[Extracted page text data]
****

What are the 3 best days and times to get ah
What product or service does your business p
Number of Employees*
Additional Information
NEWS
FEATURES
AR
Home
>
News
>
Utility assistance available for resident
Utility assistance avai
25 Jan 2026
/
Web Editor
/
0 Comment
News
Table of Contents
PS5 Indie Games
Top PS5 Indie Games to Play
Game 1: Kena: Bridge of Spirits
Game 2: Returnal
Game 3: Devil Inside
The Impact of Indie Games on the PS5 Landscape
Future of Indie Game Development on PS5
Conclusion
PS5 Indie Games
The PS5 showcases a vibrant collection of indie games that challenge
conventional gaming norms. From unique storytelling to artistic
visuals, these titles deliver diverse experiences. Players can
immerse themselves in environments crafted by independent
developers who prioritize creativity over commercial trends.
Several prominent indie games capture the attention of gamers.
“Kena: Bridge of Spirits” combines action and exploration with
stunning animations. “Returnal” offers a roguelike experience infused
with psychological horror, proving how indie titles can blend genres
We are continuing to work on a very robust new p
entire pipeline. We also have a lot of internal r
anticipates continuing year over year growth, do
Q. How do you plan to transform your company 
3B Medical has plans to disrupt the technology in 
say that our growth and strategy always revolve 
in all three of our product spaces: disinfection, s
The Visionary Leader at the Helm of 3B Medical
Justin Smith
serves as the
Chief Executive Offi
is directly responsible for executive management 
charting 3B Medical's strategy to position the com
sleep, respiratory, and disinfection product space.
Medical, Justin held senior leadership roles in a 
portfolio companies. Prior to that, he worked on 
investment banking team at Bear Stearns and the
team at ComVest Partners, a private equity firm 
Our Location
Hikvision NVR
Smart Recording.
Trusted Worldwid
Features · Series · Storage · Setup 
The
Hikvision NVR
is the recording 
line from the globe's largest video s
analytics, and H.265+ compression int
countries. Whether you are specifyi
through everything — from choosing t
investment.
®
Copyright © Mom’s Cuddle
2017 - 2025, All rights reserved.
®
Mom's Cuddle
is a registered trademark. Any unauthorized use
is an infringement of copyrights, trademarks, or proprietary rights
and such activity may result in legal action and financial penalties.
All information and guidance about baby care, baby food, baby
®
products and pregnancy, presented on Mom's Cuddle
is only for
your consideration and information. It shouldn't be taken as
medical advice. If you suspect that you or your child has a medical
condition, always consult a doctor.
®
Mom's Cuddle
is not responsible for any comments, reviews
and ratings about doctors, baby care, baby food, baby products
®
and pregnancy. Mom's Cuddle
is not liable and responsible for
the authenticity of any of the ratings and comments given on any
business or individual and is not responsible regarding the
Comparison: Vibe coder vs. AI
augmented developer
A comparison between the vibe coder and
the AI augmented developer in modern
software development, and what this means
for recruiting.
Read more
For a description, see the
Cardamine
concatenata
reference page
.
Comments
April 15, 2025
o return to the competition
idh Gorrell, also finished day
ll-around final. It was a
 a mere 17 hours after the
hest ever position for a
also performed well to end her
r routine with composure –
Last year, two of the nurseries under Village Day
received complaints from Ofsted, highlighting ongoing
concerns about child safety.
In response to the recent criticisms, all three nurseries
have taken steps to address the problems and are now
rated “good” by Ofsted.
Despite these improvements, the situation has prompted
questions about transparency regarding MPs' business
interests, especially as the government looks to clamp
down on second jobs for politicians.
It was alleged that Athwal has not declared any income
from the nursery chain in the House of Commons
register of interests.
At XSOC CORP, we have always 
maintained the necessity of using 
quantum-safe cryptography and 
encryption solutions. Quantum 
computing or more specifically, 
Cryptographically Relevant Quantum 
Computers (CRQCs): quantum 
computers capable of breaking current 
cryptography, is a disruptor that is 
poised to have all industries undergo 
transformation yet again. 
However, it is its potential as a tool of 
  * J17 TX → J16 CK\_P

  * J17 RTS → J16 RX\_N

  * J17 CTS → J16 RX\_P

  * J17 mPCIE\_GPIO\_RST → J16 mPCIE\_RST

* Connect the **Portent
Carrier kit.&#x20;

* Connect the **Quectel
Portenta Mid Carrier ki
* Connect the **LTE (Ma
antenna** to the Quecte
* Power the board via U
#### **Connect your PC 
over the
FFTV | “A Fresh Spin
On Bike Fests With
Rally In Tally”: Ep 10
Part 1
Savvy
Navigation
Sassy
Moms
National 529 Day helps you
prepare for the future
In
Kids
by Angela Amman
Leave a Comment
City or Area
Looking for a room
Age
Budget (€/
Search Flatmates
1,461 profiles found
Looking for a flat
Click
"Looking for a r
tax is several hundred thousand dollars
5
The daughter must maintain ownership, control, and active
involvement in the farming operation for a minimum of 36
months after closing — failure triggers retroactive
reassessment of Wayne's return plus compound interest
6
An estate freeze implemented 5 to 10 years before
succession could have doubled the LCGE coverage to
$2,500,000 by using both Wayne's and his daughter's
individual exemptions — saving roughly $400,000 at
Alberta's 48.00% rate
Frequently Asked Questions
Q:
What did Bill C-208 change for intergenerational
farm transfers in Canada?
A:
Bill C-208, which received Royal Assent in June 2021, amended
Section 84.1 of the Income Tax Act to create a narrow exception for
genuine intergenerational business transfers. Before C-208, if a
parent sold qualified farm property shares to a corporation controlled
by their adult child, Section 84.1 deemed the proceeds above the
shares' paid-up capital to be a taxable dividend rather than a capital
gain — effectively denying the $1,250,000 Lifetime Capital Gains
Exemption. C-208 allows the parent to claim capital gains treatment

****

=== TASK ===
Only lines that include "business" belong in the answer; return them from the entries above.

=== WRITTEN ANSWER ===
What product or service does your business p
business or individual and is not responsible regarding the
questions about transparency regarding MPs' business
genuine intergenerational business transfers. Before C-208, if a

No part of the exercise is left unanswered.